Слова генерала задели Дюрвиля за живое, но он молча отдал честь и рысью поскакал к строю драгун, оставшись наедине со своим страшным роком.
Себастьяни окинул взглядом шеренги кавалерии, застывшие перед полководцем в ожидании приказа. Здесь были испытанные в сражениях ветераны египетского похода, покорители Европы, были и те, кто незадолго до перехода русской границы впервые отпустил усы; стремительные уланы, лихие гусары, бравые кирасиры, грозные драгуны и егеря — словом, вся дивизия в любой момент могла смертоносной лавиной хлынуть на врага, сметая любые преграды на пути.
Но что это? Еще полчаса назад генерал готов был ручаться за стойкость духа любого из кавалеристов, а сейчас, вглядываясь в их лица, он не узнавал своих солдат. В облике каждого ему чудилось нечто от злополучного полковника, чью исповедь он только что имел «удовольствие» выслушать: те же губы, искаженные нервной улыбкой, та же игра желваков на скулах и самое неприятное — та же отрешенность в глазах, взиравших на командующего и словно не видевших его.
Себастьяни казалось, что он присутствует на смотре в царстве теней и перед ним не живые люди, а какие-то скудельные сосуды, плотские оболочки уже отлетевших душ. Он понимал, что непременно должен подбодрить воинов в такую трудную минуту, сказать слова, с которыми им будет легче умирать в этой неприветливой стране за своего Императора и которых, может быть, не нашли бы даже полковые капелланы, искушенные в общении с Богом, но не ведавшие чувств мужчины, идущего на смерть.

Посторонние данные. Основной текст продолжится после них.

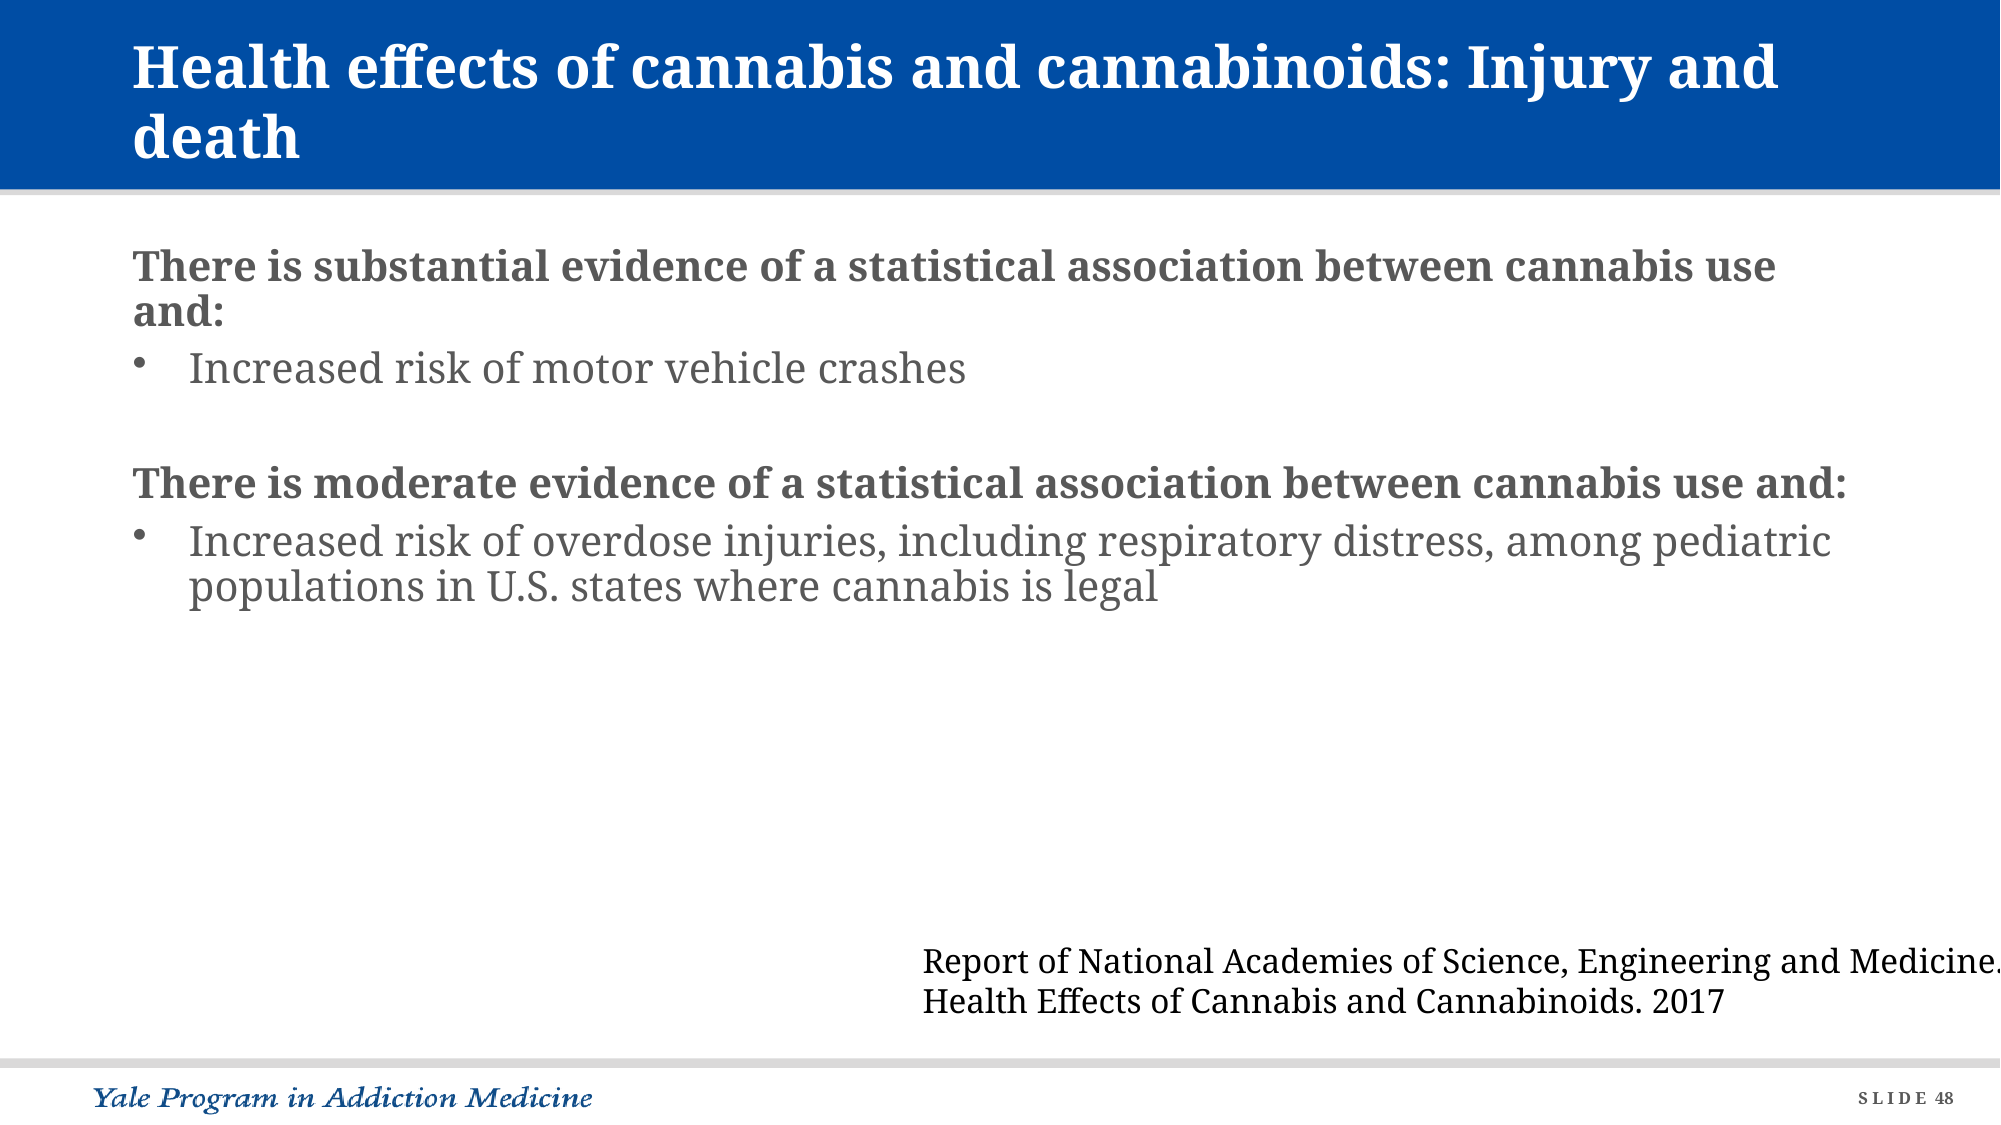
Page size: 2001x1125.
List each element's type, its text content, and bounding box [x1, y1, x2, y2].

title Health effects of cannabis and cannabinoids: Injury and death [117, 24, 1898, 176]
list There is substantial evidence of a statistical association between cannabis use and: Increased risk of motor vehicle crashes There is moderate evidence of a statistical association between cannabis use and: Increased risk of overdose injuries, including respiratory distress, among pediatric populations in U.S. states where cannabis is legal [117, 237, 1895, 1003]
text_box Report of National Academies of Science, Engineering and Medicine. Health Effects of Cannabis and Cannabinoids. 2017 [907, 932, 2000, 1028]
picture [83, 1081, 604, 1119]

В сердце Себастьяни еще теплилась зыбкая отчаянная надежда, что ему удастся поднять дух людей и рассеять злые козни, но вот взгляд его упал на руку стоящего перед ним солдата, и он с ужасом заметил наскоро перевязанный указательный палец. Вместо того чтобы произнести вдохновляющую речь, Себастьяни стал искать глазами кисти рук других воинов: у многих, очень у многих пальцы были перебинтованы, а если у кого-то и нет, это еще не значило, что ночью он не укололся. Генерал, казалось, теряет рассудок, в голове всплыла безумная мысль: «А ведь если собрать все розы, которые они держали несколько часов назад, получится огромный цветник. Вот бы увидеть такую красоту!»
В другое время Себастьяни немедленно отдал бы полковника Дюрвиля под трибунал — de jure за пораженчество, de facto за тот страх, который приходится сейчас испытывать старому бойцу, и за то, что это настроение подобно заразе охватило весь личный состав корпуса; теперь же ничего не оставалось, как отдать наконец боевой приказ этой деморализованной массе, что генерал и сделал незамедлительно.
По иронии судьбы главная миссия возлагалась как раз на полк Дюрвиля: драгуны броском обгоняют русский арьергард, находящийся сейчас совсем рядом (об этом не раз докладывали передовые разъезды), завязывают с ним бой, а в это время основные силы дивизии под предводительством самого Себастьяни атакуют русских сзади.